2) It is possible in dimension 3 :
The equivalent of matrix $F$ above is now :
$$F=\begin{pmatrix}0&0&0\\1&0&0\\0&1&0\end{pmatrix}$$
giving the following condition
$$\begin{pmatrix}0&0&0\\1&0&0\\0&1&0\end{pmatrix}\begin{pmatrix}a&b&d\\b&c&e\\d&e&f\end{pmatrix}=-\begin{pmatrix}a&b&d\\b&c&e\\d&e&f\end{pmatrix}\begin{pmatrix}0&1&0\\0&0&1\\0&0&0\end{pmatrix}\tag{5}$$
All computations done, we find $a=b=e=f=0$ and $d=-c$, giving a non-degenerate solution (assuming $c \neq 0$ of course):
$$B=\begin{pmatrix}0&0&-c\\0&c&0\\-c&0&0\end{pmatrix}$$
Please note that there is not much room for choice : up to a factor, there is a unique such form.
Remark : About matrices of nilpotent linear maps, see for example the answer in How to prove that a nilpotent operator has a basis representation that is strictly upper triangular? .
4) It is not possible for dimension 4 :
Because :
$$\begin{pmatrix}0&0&0&0\\1&0&0&0\\0&1&0&0\\0&0&1&0\end{pmatrix}\begin{pmatrix}a&b&d&g\\b&c&e&h\\d&e&f&i\\g&h&i&j\end{pmatrix}=-\begin{pmatrix}a&b&d&g\\b&c&e&h\\d&e&f&i\\g&h&i&j\end{pmatrix}\begin{pmatrix}0&1&0&0\\0&0&1&0\\0&0&0&1\\0&0&0&0\end{pmatrix}\tag{6}$$
gives $a=b=c=d=e=g=0$, i.e., the matrix of the bilinear form would be degenerated, once again for the even case.
Remarks :
1) It is not uninteresting to remark that (3), written under the equivalent form:
$$BFB^{-1}=-F^T$$
implies that $\det(F-xI)=\det(-F^T-xI)=(-1)^n \det((F+xI)^T)=(-1)^n \det((F+xI))$. Therefore, if we denote by $P(x)$ the characteristic polynomial of $F$, we have $P(x)=P(-x)$ in the even case, and $P(x)=-P(-x)$ in the odd case in conformity  with the fact that a nilpotent operator has characteristic polynomial $(-1)^nx^n$.
2) We have considered nilpotent linear maps of order $n-1$ (the annihilation takes place at the $(n-1)$th iteration).
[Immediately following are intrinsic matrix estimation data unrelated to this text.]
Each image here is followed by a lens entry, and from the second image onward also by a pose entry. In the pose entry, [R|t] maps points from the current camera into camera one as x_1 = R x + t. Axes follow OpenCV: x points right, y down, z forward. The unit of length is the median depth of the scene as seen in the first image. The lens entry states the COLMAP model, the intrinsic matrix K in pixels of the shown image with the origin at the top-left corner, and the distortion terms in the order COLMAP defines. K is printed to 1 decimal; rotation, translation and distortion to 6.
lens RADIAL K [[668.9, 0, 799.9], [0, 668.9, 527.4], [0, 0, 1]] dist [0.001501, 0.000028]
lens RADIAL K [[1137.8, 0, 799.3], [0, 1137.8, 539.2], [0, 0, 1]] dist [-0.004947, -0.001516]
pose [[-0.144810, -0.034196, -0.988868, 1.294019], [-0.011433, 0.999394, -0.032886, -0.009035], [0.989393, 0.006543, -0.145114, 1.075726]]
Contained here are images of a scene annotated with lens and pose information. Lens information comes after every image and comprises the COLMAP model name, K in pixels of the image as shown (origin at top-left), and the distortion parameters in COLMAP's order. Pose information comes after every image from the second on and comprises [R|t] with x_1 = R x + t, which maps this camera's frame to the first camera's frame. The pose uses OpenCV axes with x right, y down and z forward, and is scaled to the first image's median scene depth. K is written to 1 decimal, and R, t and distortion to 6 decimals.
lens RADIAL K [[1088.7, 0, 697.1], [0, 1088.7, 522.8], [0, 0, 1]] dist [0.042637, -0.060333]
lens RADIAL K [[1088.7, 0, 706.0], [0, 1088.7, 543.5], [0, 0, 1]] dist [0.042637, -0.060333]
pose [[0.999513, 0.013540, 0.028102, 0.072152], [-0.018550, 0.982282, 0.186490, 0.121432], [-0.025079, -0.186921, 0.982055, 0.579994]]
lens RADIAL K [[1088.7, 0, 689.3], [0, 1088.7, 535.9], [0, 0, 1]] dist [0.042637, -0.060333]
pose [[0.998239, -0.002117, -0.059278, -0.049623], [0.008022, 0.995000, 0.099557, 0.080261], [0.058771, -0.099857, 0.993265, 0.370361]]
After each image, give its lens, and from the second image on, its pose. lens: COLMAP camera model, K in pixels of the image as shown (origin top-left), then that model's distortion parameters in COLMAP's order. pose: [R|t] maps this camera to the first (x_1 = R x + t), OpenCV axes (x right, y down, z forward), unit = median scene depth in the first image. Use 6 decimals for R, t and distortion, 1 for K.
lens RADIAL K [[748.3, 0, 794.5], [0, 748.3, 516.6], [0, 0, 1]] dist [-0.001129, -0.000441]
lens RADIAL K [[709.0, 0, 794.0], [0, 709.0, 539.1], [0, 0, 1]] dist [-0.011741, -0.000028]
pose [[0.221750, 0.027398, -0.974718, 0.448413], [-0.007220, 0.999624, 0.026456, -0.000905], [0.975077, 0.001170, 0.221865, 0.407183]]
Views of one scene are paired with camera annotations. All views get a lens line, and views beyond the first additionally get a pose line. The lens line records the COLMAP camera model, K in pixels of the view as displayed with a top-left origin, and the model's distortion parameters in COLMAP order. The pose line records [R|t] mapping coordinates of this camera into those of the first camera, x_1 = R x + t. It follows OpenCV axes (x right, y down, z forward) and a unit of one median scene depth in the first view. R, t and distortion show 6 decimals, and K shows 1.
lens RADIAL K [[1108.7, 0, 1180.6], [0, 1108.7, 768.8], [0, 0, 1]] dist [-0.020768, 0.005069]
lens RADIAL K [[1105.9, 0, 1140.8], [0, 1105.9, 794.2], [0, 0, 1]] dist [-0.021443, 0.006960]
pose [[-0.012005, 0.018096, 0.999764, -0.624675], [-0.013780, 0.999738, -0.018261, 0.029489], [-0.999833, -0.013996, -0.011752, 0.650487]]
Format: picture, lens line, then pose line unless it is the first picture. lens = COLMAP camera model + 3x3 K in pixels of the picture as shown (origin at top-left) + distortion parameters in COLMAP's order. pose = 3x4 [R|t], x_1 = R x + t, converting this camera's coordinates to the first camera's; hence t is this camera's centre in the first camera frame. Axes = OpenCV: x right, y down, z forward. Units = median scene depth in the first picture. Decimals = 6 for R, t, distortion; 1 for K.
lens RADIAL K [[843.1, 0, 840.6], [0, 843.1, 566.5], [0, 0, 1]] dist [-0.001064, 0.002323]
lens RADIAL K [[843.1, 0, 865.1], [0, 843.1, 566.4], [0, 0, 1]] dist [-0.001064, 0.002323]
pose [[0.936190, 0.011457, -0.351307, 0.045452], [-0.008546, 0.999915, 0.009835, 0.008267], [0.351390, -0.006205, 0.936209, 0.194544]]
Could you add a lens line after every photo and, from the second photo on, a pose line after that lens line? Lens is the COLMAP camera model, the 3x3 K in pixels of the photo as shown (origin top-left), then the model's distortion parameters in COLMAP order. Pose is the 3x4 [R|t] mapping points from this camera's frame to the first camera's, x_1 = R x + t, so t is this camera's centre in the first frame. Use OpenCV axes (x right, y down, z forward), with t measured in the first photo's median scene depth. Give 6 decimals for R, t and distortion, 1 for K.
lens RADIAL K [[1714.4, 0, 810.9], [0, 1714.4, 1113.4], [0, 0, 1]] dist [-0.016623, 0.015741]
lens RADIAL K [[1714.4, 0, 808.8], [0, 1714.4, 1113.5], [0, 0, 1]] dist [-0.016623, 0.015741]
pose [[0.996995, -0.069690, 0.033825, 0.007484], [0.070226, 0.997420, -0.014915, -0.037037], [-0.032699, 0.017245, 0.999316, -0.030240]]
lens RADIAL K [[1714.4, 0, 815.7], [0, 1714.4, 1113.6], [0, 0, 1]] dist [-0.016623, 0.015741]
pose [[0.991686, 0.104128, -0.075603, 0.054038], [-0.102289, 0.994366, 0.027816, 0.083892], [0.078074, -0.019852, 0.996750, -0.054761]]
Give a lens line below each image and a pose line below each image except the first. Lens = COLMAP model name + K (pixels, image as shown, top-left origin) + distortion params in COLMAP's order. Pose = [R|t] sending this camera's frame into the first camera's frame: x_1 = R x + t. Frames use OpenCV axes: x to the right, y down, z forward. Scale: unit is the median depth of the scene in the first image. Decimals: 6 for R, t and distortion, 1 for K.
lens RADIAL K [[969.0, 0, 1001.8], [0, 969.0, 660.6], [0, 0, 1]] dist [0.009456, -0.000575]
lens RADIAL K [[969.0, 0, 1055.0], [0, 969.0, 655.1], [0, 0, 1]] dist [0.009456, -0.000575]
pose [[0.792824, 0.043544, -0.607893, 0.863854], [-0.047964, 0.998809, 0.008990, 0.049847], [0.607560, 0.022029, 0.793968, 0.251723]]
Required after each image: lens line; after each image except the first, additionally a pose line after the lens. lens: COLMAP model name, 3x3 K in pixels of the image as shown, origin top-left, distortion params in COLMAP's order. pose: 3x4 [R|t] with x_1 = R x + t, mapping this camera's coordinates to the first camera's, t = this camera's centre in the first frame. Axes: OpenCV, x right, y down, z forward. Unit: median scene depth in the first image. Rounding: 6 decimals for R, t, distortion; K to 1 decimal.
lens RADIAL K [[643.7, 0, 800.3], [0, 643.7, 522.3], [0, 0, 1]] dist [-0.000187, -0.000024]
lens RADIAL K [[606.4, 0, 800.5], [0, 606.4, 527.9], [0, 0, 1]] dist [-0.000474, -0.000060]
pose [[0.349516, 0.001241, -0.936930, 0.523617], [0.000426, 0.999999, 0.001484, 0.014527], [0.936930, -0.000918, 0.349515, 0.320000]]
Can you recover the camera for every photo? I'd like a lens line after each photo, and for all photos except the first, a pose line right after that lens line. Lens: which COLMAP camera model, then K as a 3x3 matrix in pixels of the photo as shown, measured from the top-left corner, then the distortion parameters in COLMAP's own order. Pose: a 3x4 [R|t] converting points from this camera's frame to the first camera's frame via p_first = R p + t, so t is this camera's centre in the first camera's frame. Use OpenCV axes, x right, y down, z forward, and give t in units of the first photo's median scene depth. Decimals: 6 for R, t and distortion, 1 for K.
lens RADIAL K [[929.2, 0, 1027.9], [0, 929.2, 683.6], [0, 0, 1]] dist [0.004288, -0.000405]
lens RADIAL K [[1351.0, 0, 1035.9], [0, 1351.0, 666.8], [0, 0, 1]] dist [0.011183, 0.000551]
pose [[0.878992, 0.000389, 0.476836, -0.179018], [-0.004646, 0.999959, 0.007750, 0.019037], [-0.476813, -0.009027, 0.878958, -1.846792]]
For a more general case, one should consider strictly upper triangular matrices.
3) Proving the possibility or impossibility of the existence (according to the parity of the ambient space) of the bilinear form in the general case looks feasible but I don't see a way to do it 'cleanly' (maybe by matrices' partitionning into blocks or by considering (3) as a Sylvester equation of some kind ?).